BIO insists the riders are necessary to avoid delays in approval. Of course, delays cost them money, which is obviously all they are concerned about. If they were concerned about environmental impacts, or food safety, wouldn’t they request input from EPA and FDA?
So the “Farmer Assurance” thing — using farmers as their poster children — is quite disingenuous. The biotech industry cares about farmers because farmers are their meal ticket.
Farmers are not stupid; we learned that the promises of biotech were short-lived at best and to various degrees simply false. The new GE crops are basically the old GE crops, just redesigned to resist different, more toxic herbicides while having become less effective at killing insect pests.

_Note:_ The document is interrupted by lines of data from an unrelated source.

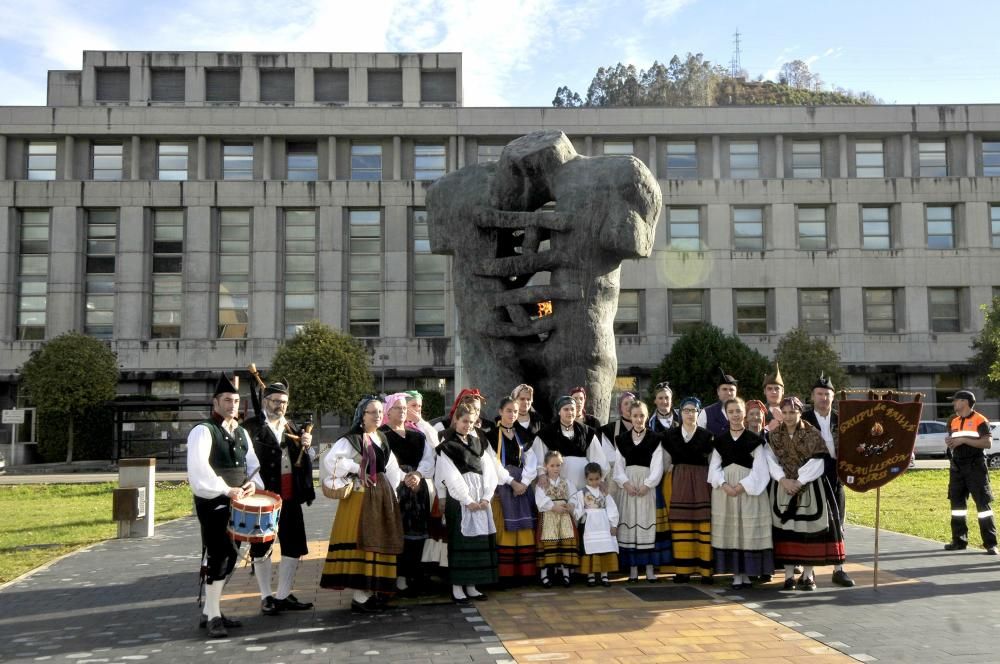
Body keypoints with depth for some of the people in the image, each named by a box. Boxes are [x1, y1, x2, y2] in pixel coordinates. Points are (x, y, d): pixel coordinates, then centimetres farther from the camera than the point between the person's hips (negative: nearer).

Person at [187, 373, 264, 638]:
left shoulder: (241, 432, 15)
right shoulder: (203, 431, -10)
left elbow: (252, 462, 17)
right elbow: (198, 469, -20)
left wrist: (253, 483, -4)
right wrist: (226, 490, -24)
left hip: (236, 503, 8)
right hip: (212, 502, -8)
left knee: (229, 555, 10)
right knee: (217, 555, -7)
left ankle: (210, 611, 23)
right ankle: (212, 616, 3)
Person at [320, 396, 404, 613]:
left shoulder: (382, 438, 15)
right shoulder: (351, 439, -9)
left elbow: (391, 469, 18)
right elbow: (330, 460, -22)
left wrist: (391, 493, 10)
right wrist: (357, 468, -15)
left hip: (382, 496, 8)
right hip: (361, 496, -8)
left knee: (379, 542, 10)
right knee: (361, 542, -9)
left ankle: (373, 591, 19)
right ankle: (359, 597, -5)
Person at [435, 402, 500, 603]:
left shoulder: (479, 443, 14)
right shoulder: (447, 444, 0)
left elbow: (489, 471, 7)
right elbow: (451, 476, -8)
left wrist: (486, 497, -6)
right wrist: (468, 500, -13)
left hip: (481, 498, 5)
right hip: (458, 498, -5)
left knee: (479, 540, 4)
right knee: (459, 539, -4)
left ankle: (471, 586, 12)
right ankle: (457, 587, 2)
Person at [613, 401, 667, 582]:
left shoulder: (654, 439, 4)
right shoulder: (622, 439, 10)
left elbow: (657, 466, -3)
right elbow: (619, 465, 4)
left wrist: (647, 484, -15)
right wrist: (626, 482, -11)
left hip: (648, 485, -1)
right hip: (628, 484, 2)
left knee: (648, 522, -3)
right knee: (629, 522, -1)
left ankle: (650, 567, 1)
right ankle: (633, 568, 3)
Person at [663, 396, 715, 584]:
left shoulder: (706, 435, 4)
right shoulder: (671, 434, 9)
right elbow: (669, 457, 12)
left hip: (701, 481, -2)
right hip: (679, 481, 2)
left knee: (704, 523, -5)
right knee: (680, 523, 0)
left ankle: (705, 569, 0)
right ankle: (683, 569, 7)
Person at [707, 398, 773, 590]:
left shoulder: (754, 439, 1)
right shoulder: (720, 440, 9)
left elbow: (759, 469, -5)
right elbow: (714, 467, 4)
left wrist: (742, 486, -15)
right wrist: (724, 485, -13)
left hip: (749, 490, -2)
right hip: (724, 490, 3)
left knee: (749, 530, -2)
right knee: (729, 529, 1)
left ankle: (747, 573, 6)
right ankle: (736, 574, 6)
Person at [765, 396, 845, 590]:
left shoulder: (812, 434, -4)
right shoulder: (774, 436, 5)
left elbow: (816, 463, -9)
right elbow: (771, 461, 0)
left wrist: (799, 481, -16)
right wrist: (783, 479, -15)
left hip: (810, 488, -2)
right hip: (783, 487, 2)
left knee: (808, 528, -1)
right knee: (786, 529, 0)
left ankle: (808, 575, 9)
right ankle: (789, 575, 7)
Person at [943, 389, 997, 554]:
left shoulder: (980, 421, -7)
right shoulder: (953, 422, 13)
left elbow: (988, 443, -15)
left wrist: (964, 440, -20)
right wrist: (949, 441, 0)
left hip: (975, 467, -7)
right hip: (956, 467, 7)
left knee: (983, 503, -5)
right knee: (957, 502, 8)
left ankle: (990, 543, -1)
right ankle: (959, 540, 17)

No, the Farmer Assurance Provision and the farm bill riders are not about farmers, nor are they about speeding needed crops to the waiting public. They’re about getting fast rubber-stamp approval for new, profitable GE crops.
These riders are an effort to end run Congress, the courts and the Constitution.
Corporate collusion with government is not new, but this takes it to a new level. By allowing corporations to subvert the Constitution, Congress is saying that corporate influence and profits are more important than the best interests of the people.
Corporations are not people, my friends, despite the Supreme Court’s Citizens United decision.